As demand for AI infrastructure accelerates worldwide, how will memory technology keep pace? NVIDIA and SK hynix are expanding their collaboration across development.
NVIDIA and SK hynix have entered into a multiyear technology partnership to develop next-generation memory technologies for AI infrastructure while expanding collaboration in semiconductor design and manufacturing.
The agreement is intended to support growing demand for advanced memory as AI computing capacity expands globally. Both companies said the partnership aligns memory development with NVIDIA’s future AI infrastructure roadmap, helping ensure supply can meet the requirements of increasingly large-scale AI systems.
As part of the collaboration, SK hynix will work with NVIDIA on memory technologies for a range of future computing platforms, including the NVIDIA Vera Rubin AI supercomputer architecture, Vera central processing units (CPUs), RTX Spark-powered personal computers and Jetson Thor robotic computing systems.
The partnership also reflects NVIDIA’s expansion into markets spanning AI infrastructure, personal AI and physical AI applications.

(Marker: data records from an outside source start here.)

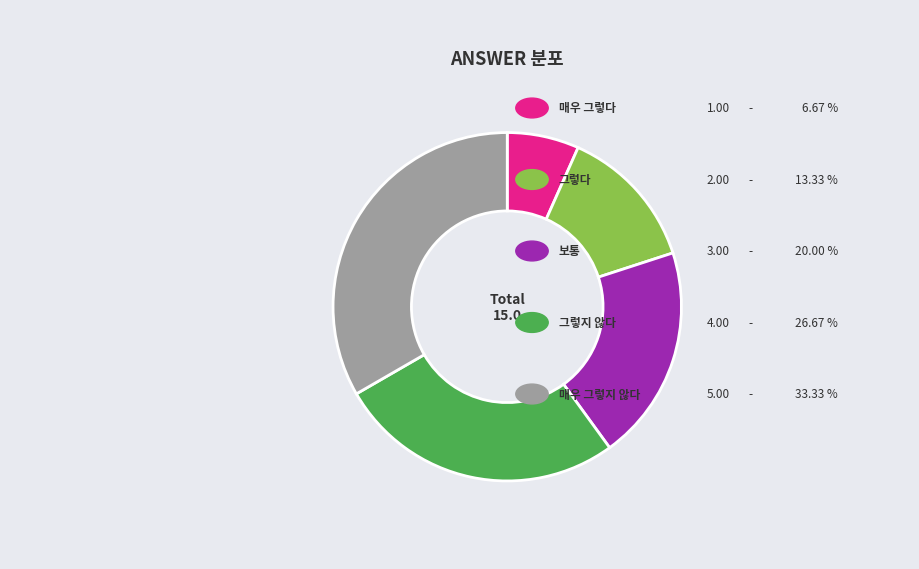

Does any single category account for the majority?

No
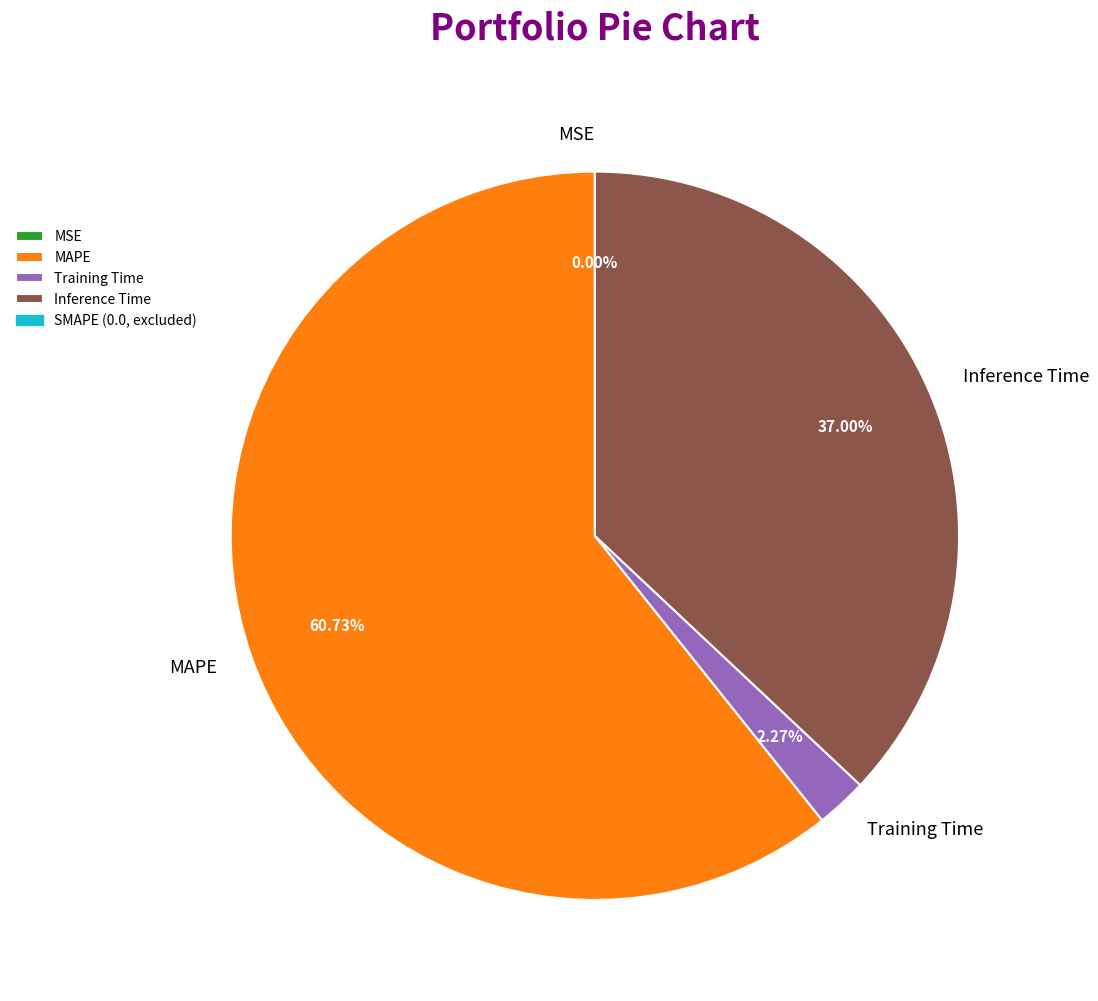

Which category has the biggest portion of the pie?

MAPE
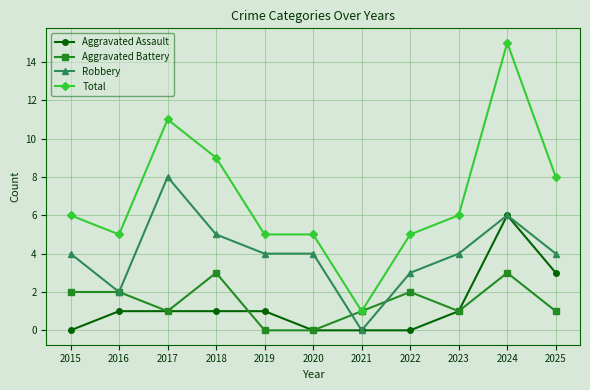

True or false: Robbery has a value of 3 at 2019.

False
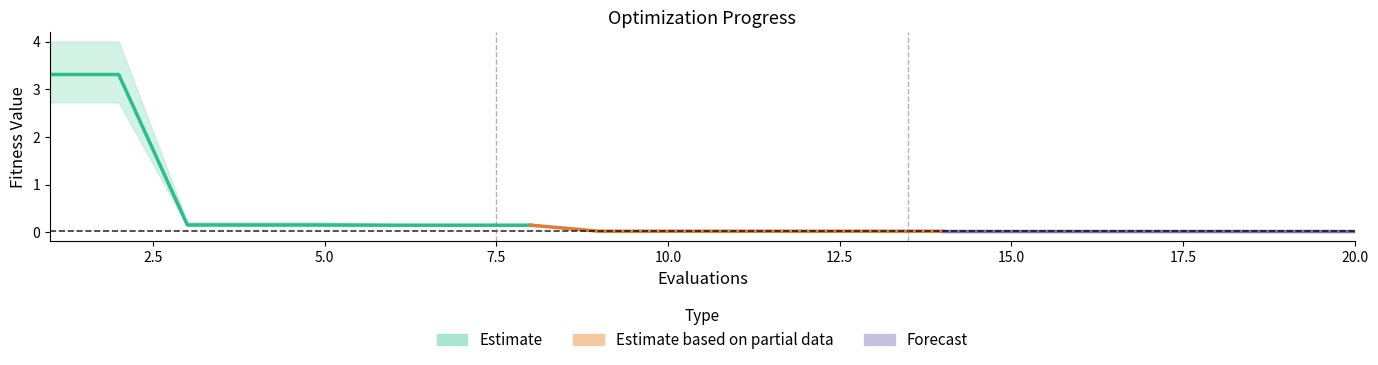

What is the difference between the maximum and minimum values in the worst series?

4.0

Beyond hardware development, the companies will jointly explore the use of AI to improve semiconductor engineering and production processes. SK hynix is already employing NVIDIA’s CUDA-X software libraries and PhysicsNeMo framework to accelerate semiconductor simulations, including technology computer-aided design (TCAD), computational lithography and other internal engineering workflows.
The companies said the initiative could support broader collaboration between chip manufacturers, electronic design automation software providers and NVIDIA to improve semiconductor development tools and simulation capabilities.
Manufacturing innovation forms another key part of the agreement. SK hynix is developing digital twin models of semiconductor fabrication facilities to support more autonomous factory operations.
These virtual environments will use NVIDIA Omniverse technologies, OpenUSD-based workflows and AI-driven optimisation tools to model, simulate and improve manufacturing processes.
The digital twin systems are also expected to assist in managing autonomous mobile robots and factory assets through NVIDIA’s cuOpt optimisation engine and Metropolis platform. The companies are also exploring ways to integrate digital twins with existing factory software and agentic AI systems to automate tasks and support operational decision-making.